I love this idea. There is usually so much to see and do in your own area. We all see tourists in our area and if the area you live in can  attract people from other countries then it must hold some interest for ourselves. I have done various posts on my blog of free days out we have enjoyed. 

the autumnal colours at a local free park 

I think the secret to a successful staycation is the same as with any holiday - planning. You also need to make sure you are appealing to everybody that is going to be involved.  

You could maybe alternating an art gallery for older children with an interactive museum for the younger children. 

Planning takes many forms to include
  • transport, make the most of public transport and take advantage of day tripper tickets to minimise costs.

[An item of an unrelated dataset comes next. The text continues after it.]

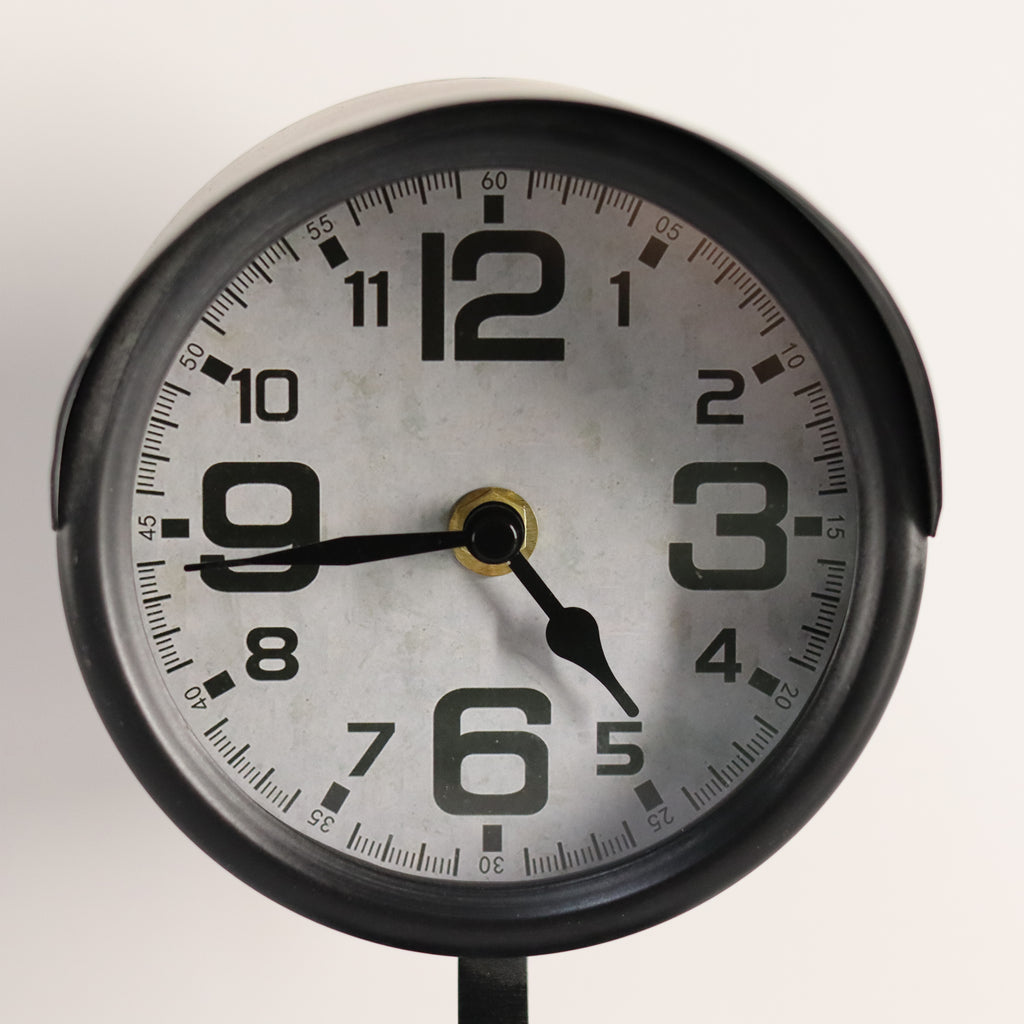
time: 4:43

This gives the driver a holiday as well and it saves the "are we there yet" cries from the back of the car and means you can all enjoy the trip. Much easier to play games like I Spy if nobody is concentrating on driving.
  • opening hours of places of interest, no point in turning up at a place of interest if it only opens part time.
  • look for free places to visit, most museums and country parks in my area are free, as is the wind  farm and the beach. This is a great way to make the budget stretch allowing you to visit other  places of interest with higher entrance fees. 
  • take snacks with you for during the trip but plan where to eat out just as you would with any other holiday
  • would you benefit from a membership to organisations like National Trust or Historic Scotland? When we went on holiday a few years back we took out memberships that could be paid over twelve months by direct debit so it did not come out of the actual budget. This gives access to places of interest that you can then visit again throughout the year for free. 
  • Plan some indoor days as the weather can be unpredictable, but leave these for the wet days, and if you have none fit them in nearer the end of the holidays anyway. 
  • Do you have relatives that live within your travelling area? Then you could stay away for a night for free and explore slightly further afield.